--- Excerpt to read ---

I always had an instinctive revulsion towards the video game Doom. I could never play it, had no interest in it. I liked Wolfenstein 3D—though I only ever had the demo. I feel vindicated in my dislike for Doom because the Columbine killers played it over and over again, with levels modded to be like their school, as preparation for their massacre.


People say video games can’t modify behaviour—and yet the military uses them to train people, and you can literally learn to fly a plane from a good flight simulator. And yet, supposedly, a first-person-shooter has “no effect” on a person (doesn’t train them to kill). Sorry, I don’t buy it.


Anyway, I happened to think a lot about Mars today—and why people are fascinated with it. Doom isn’t set on Mars, it’s set on one of the Martian moons; but, as I found when I looked up the plot, in the game Mars has been taken over by the minions of hell because its ancient population accidentally opened a portal to hell (which they subsequently sealed—only for the first men on Mars to open it again by accident).

---

- _Exercise_:
Continue the piece about Doom and Mars above, starting right after its final sentence.

--- Information ---

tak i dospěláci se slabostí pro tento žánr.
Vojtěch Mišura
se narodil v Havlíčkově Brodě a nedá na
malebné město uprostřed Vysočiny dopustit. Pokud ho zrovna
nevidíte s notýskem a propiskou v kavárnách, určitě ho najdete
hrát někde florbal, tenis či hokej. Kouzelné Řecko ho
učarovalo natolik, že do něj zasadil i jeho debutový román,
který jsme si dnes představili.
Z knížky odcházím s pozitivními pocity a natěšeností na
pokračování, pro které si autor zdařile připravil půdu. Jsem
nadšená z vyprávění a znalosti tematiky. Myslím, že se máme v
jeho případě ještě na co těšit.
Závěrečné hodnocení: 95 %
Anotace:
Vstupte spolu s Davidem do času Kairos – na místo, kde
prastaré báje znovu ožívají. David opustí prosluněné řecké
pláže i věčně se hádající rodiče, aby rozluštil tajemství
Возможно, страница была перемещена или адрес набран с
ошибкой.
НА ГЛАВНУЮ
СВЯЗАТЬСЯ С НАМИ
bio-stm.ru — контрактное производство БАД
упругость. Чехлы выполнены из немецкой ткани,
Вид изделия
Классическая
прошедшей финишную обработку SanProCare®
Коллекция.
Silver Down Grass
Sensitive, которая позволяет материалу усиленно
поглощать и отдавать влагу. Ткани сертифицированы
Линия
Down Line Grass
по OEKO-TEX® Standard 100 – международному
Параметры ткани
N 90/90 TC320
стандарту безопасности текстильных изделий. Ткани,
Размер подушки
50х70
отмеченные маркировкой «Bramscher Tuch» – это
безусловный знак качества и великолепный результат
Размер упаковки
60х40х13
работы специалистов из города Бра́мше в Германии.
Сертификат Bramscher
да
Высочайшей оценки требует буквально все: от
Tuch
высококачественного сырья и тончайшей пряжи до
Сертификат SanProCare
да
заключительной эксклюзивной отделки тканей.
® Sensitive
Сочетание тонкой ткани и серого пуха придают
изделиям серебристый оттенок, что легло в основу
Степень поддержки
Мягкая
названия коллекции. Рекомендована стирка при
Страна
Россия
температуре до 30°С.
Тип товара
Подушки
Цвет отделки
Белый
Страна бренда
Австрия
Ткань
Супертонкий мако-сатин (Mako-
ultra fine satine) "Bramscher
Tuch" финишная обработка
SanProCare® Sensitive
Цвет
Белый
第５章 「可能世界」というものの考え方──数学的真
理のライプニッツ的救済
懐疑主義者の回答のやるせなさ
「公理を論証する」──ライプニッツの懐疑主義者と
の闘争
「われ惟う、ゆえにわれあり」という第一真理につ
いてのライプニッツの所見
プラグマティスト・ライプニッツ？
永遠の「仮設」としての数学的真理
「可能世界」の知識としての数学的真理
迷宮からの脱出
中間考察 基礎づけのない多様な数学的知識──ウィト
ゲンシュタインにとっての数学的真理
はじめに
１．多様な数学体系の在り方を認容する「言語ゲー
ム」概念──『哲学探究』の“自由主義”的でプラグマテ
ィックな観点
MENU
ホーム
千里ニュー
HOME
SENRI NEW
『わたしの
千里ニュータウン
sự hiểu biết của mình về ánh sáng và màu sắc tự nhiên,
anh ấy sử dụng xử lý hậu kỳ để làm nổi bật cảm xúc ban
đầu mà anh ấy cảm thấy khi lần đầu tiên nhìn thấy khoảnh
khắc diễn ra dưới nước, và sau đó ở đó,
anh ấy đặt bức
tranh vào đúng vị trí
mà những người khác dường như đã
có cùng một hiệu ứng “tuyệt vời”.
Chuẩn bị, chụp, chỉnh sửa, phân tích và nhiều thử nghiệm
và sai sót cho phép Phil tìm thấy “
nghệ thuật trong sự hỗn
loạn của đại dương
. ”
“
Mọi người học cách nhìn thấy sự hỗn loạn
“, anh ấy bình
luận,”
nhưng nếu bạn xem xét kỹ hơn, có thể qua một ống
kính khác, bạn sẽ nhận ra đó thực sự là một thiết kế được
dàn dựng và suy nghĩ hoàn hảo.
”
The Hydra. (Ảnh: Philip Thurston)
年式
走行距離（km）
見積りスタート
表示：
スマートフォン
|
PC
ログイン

---

- _Exercise result_:
This intrigued me. Now, in the plot the original Martian race invented a weapon “bordering on magic” to defeat the forces of hell. They sacrificed almost all their remaining souls to create it. This was “the Soul Cube”. This was taken on by their hero, an unnamed man who was simple called “the Hero”. He was very tall, his tomb being very long, and seems not to have survived the final battle (the Cube is buried near him, in case hell erupts into our dimension again).


In the game, you play an unnamed space marine who basically takes on the same position as the ancient Hero—he’s this unnamed denizen of Earth who fights the forces of darkness.


In the plot, the space marine has to go down into hell to recover the Soul Cube—because a scientist who had discovered it and dug it up took it to hell. This recapitulates the initiation of The Divine Comedy where you have to descend into hell in order to ascend to heaven. The Cube, once recovered, announces that it is the only way to defeat “hell’s mightiest warrior” (the cyberdemon).


The Soul Cube has a play on the demon “Legion” in the Bible “We are many. We are one. We are the Praeleanthor. You know us as the Soul Cube. Free us from our eternal prison and we will help you. Vanquish our enemies and we grow stronger. Listen for our call and then free us, to smite down the evil.”


In the end, the Soul Cube seals off the entrance to hell by self-sacrifice, it merges into a lava plug.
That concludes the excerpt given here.